The GAA yesterday confirmed the Kerry-Mayo and Cork-Down semi-finals would be played at the headquarters venue at 2pm and 4pm respectively.

A Croke Park source said should Kerry and Cork win through to the final, a decision would have to be taken on whether the final should go ahead as scheduled in Dublin, given a match between neighbouring Munster counties.

The last time the counties contested a league final was 15 years ago and the match was played in Cork’s Páirc Uí­ Chaoimh.

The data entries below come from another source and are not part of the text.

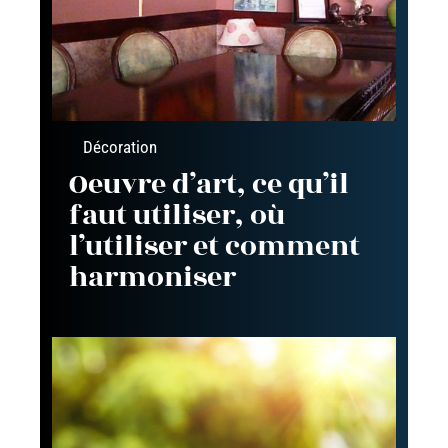
Décoration
Oeuvre d’art, ce qu’il
faut utiliser, où
l’utiliser et comment
harmoniser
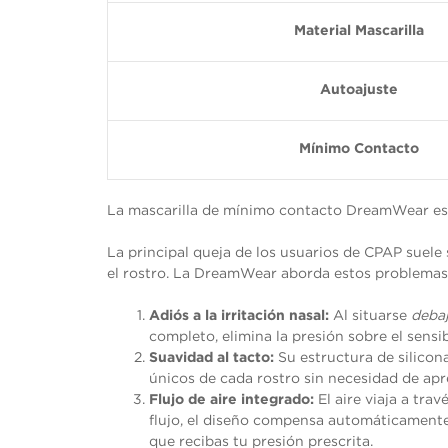
opcionales.
Son
Material Mascarilla
necesarias
para que
funcione la
Autoajuste
web.
Mínimo Contacto
Estadísticas
Para que
podamos
mejorar la
La mascarilla de mínimo contacto DreamWear es
funcionalidad
y estructura
de la web, en
La principal queja de los usuarios de CPAP suele 
base a cómo
el rostro. La DreamWear aborda estos problemas
se usa la
web.
Adiós a la irritación nasal:
Al situarse
deba
completo, elimina la presión sobre el sensib
Suavidad al tacto:
Su estructura de silicona
Experiencia
únicos de cada rostro sin necesidad de apr
Para que
nuestra web
Flujo de aire integrado:
El aire viaja a tra
funcione lo
flujo, el diseño compensa automáticamente 
mejor posible
que recibas tu presión prescrita.
durante tu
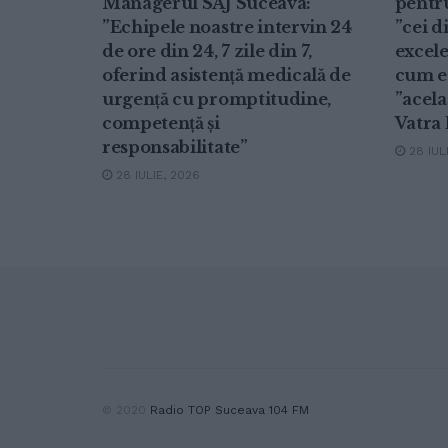
Managerul SAJ Suceava:
pentru
”Echipele noastre intervin 24
”cei d
de ore din 24, 7 zile din 7,
excele
oferind asistență medicală de
cum es
urgență cu promptitudine,
”acela
competență și
Vatra
responsabilitate”
28 IUL
28 IULIE, 2026
© 2020
Radio TOP Suceava 104 FM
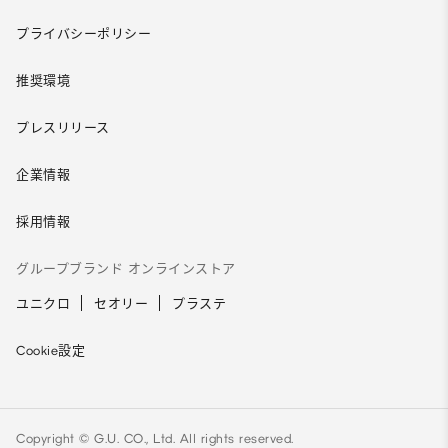
プライバシーポリシー
推奨環境
プレスリリース
企業情報
採用情報
グループブランド オンラインストア
ユニクロ
セオリー
プラステ
Cookie設定
Copyright © G.U. CO., Ltd. All rights reserved.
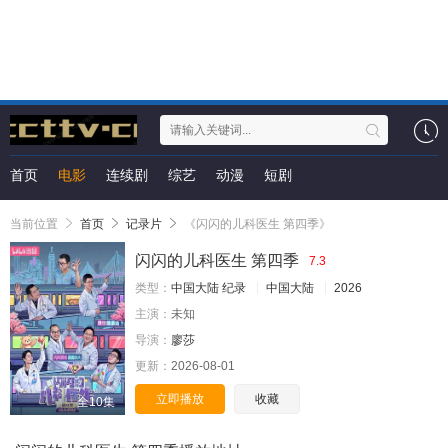
首页
电影
连续剧
综艺
动漫
短剧
当前位置
首页
记录片
《闪闪的儿科医生 第四季》
闪闪的儿科医生 第四季
7.3
类型：
中国大陆
纪录
中国大陆
2026
主演：
未知
导演：
廖莎
更新：
2026-08-01
立即播放
收藏
全10集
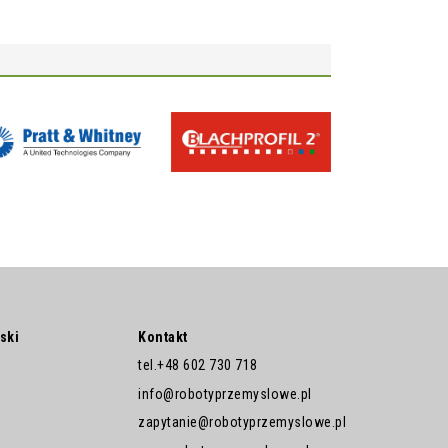
ski
Kontakt
tel.
+48 602 730 718
info@robotyprzemyslowe.pl
zapytanie@robotyprzemyslowe.pl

Should a decision be made to move the final, the likely venue would be Killarney’s Fitzgerald Stadium.

Since 1997 the football league final has been played outside Croke Park on just four occasions – three of them faintly controversial: in 1999 Cork exercised their right under an old alternating agreement with Dublin to stage the final in Páirc Uí Chaoimh; in 2006 when Kerry played Galway with a tea-time throw-in to avoid a clash with the Munster-Leinster European Cup rugby semi-final and in 2008 when Kerry and Derry played in Dublin’s Parnell Park.

The other occasion, coincidentally, featured counties from the same province, Cavan and Tyrone, and the match was played in Clones, as the reconstruction work in Croke Park was ongoing and had earlier necessitated the playing of the club finals in Thurles.